21 Kasım 2011 Pazartesi

Bit Pazarı...


Eskilerle ilgili her olayda aklıma Yalın’ın şarki sözü geliyor "eskiye rağbetse burası bitpazarı, dönüşü arızalı." Malumunuz eski dediğimiz şeyin son kullanma tarihi geçse bile bir yerden burnunu çıkarır, el çırpar, "ssssht, pssssht" der. Yapar yani.

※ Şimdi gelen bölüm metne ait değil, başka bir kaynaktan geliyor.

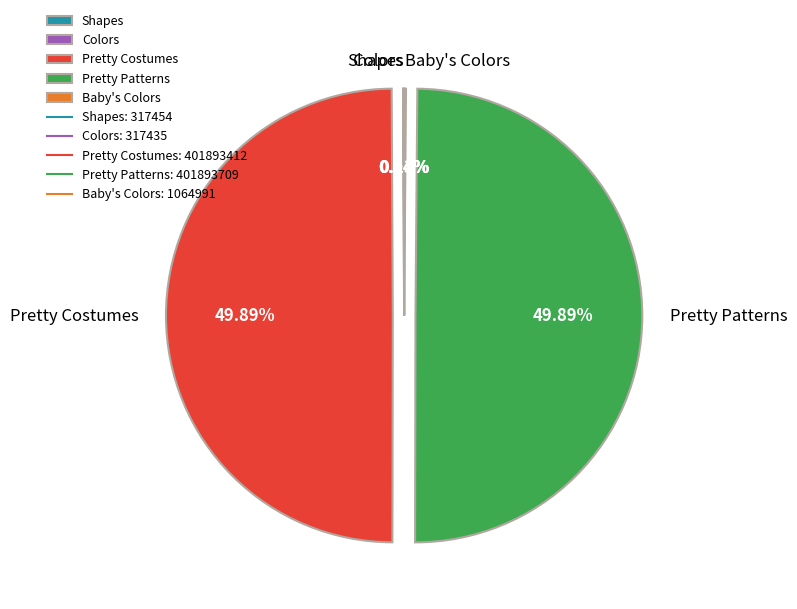

How many segments does this pie chart have?

5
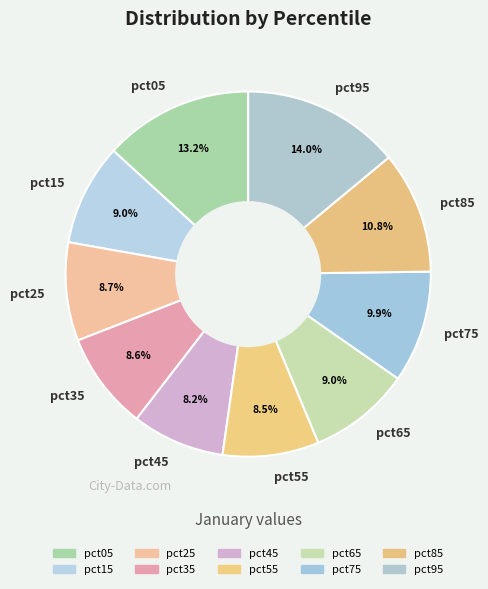

True or false: pct05 accounts for 13% of the total.

True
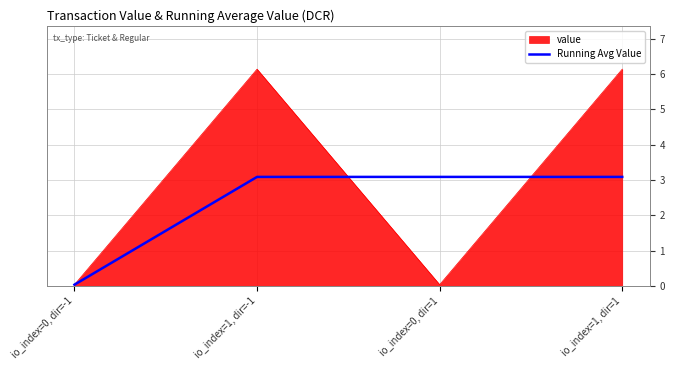

Which series has the largest total across all categories?

value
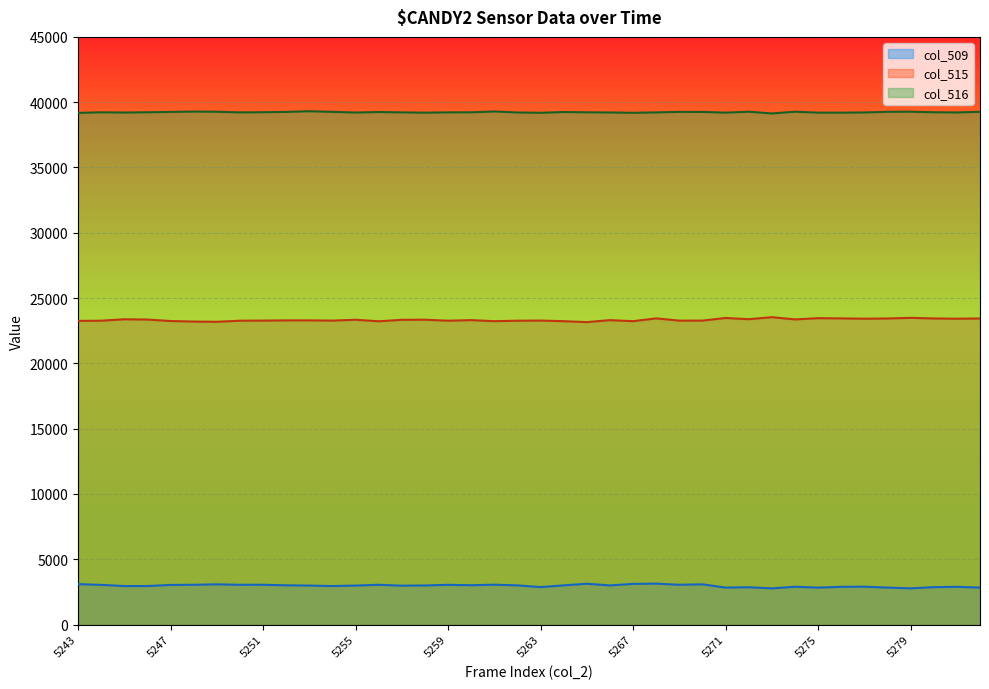

Is the value of col_516 at 5264 greater than the value of col_515 at 5273?

Yes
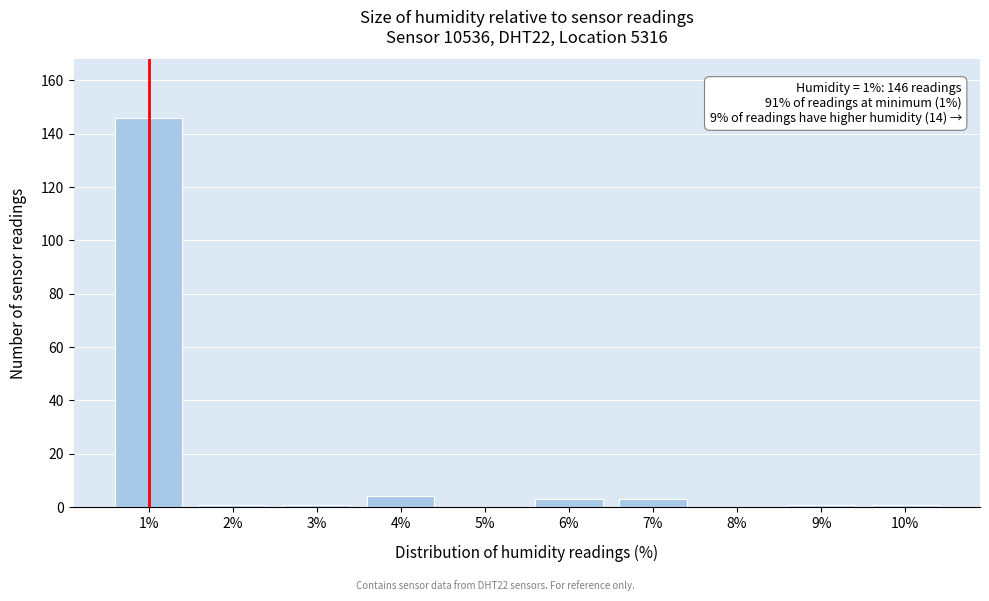

Reading left to right, what are all the values shown in this chart?

1%=146	2%=1	3%=1	4%=4	5%=0	6%=3	7%=3	8%=0	9%=1	10%=1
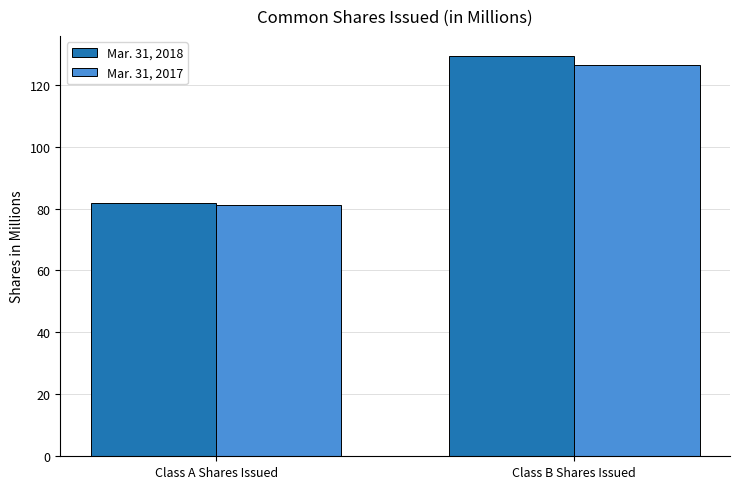

True or false: Mar. 31, 2017 has a value of 81.1 at Class A Shares Issued.

True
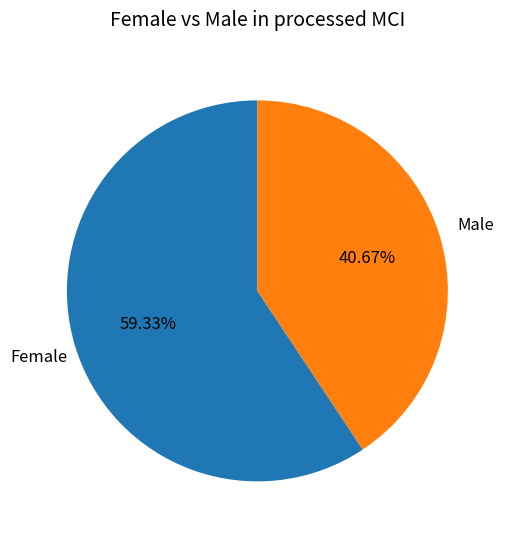

How many slices are in this pie chart?

2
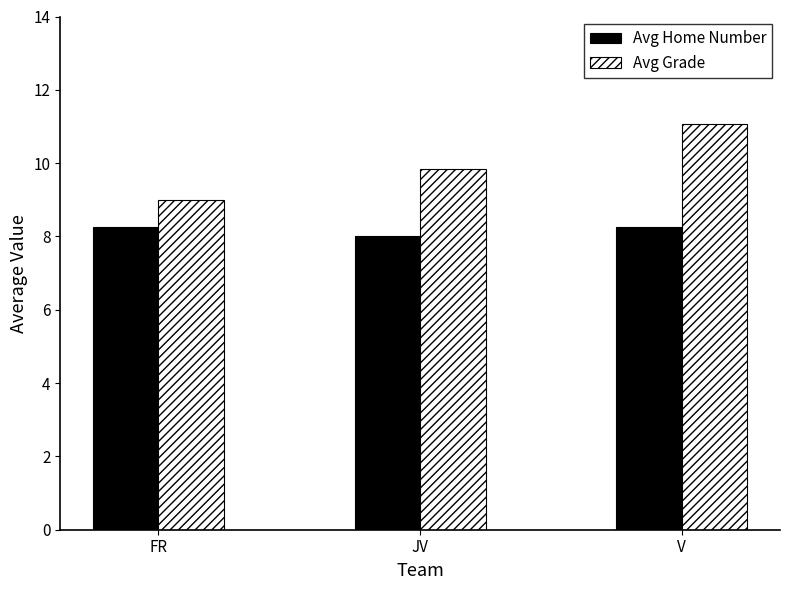

Rank the categories by Avg Grade value from highest to lowest.

V, JV, FR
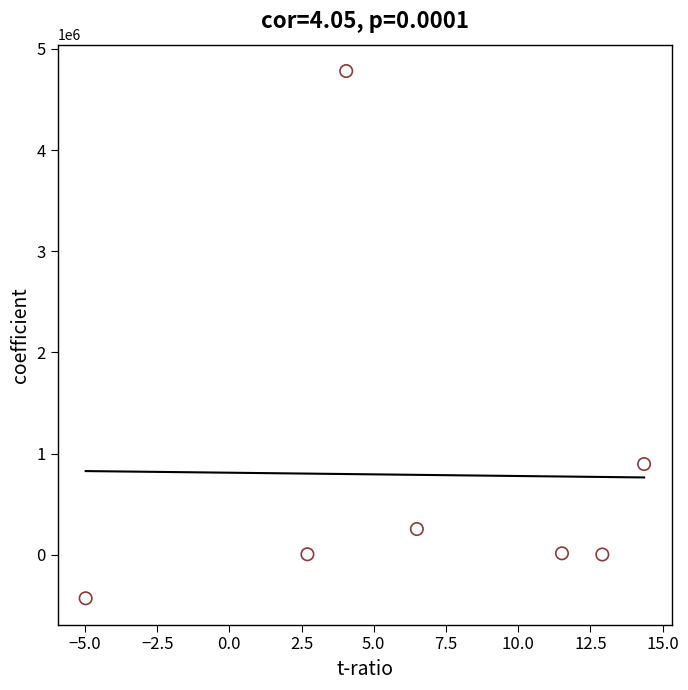

What Y value in the scatter plot is closest to 2175508?

896460.6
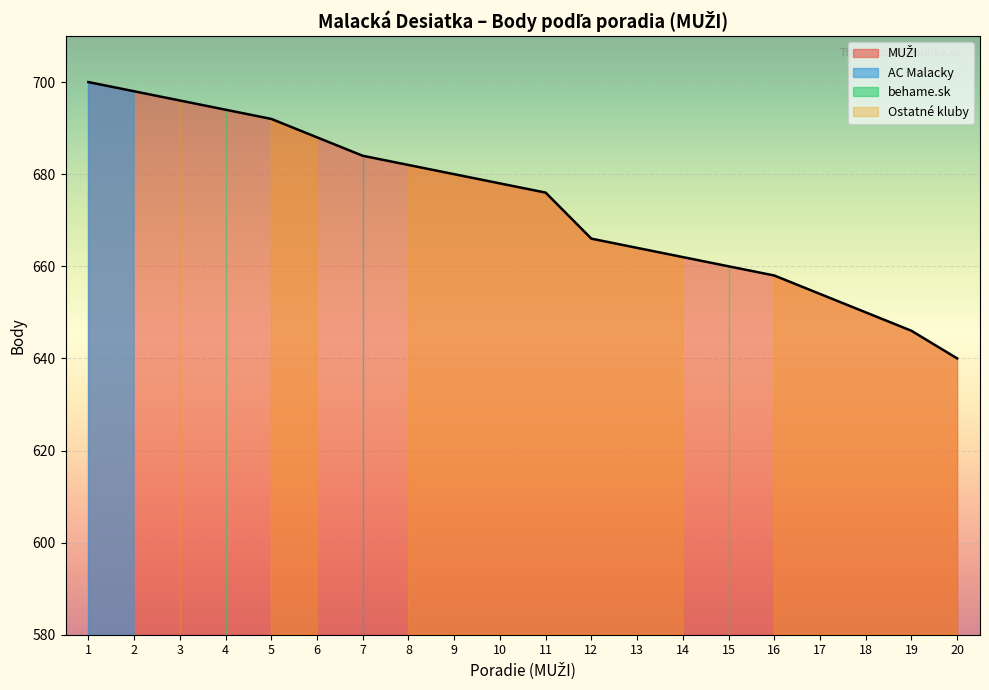

At how many categories does at least one series exceed 170?

20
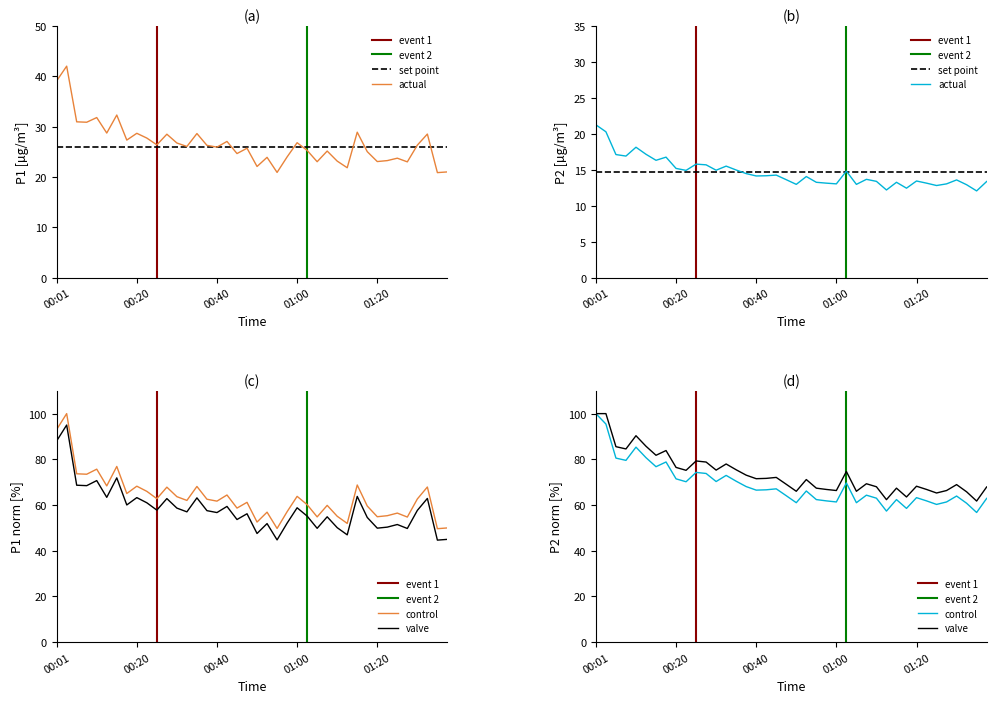

Is the value of P2 at 00:11 greater than the value of P1 at 01:12?

No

Sen de ne yapacağını şaşırırsın, utanırsın, sıkılırsın, terlersin, titrersin. Bir kere bu "eski" sıfatını alanlar zaten bir şeyleri önemsemedikleri, değerlerini fark etmedikleri için bu şekilde anılırlar. Ama yooook. "Her insan 2.bir şansı hak eder" mottosunu bize kabul ettirenler var ya hani, asıl onlar suçlu! Biri bir hata yapsa, “yok bir daha yapmaz”. Yapar tabi ki, yapıyor! Hatta seni eşek tepmişten beter ediyor. Eee sonuç? Iih! Değişen bir şey yok.

Bazen çok katı kurallar koysanız da kendinize, hayatınızın aşkı addettiğiniz kişiyle bittikten sonra acıdan dibe vuruyorsunuz. Boy veriyorsunuz tabiri caizse, n`oluyor peki? Olan size oluyor. Hastalanıyorsunuz, ilaçlar, sivilceler, kâbuslar, uykusuz geceler... Ve tam siz normal hayatınıza yeniden adapte olduğunuz sırada sizin o gömdüğünüz "pembe mezarlık"tan kalkıp gelen "eski" adli canlı zebani, hortlak işlevi görüyor. Yine başa dönüyorsunuz.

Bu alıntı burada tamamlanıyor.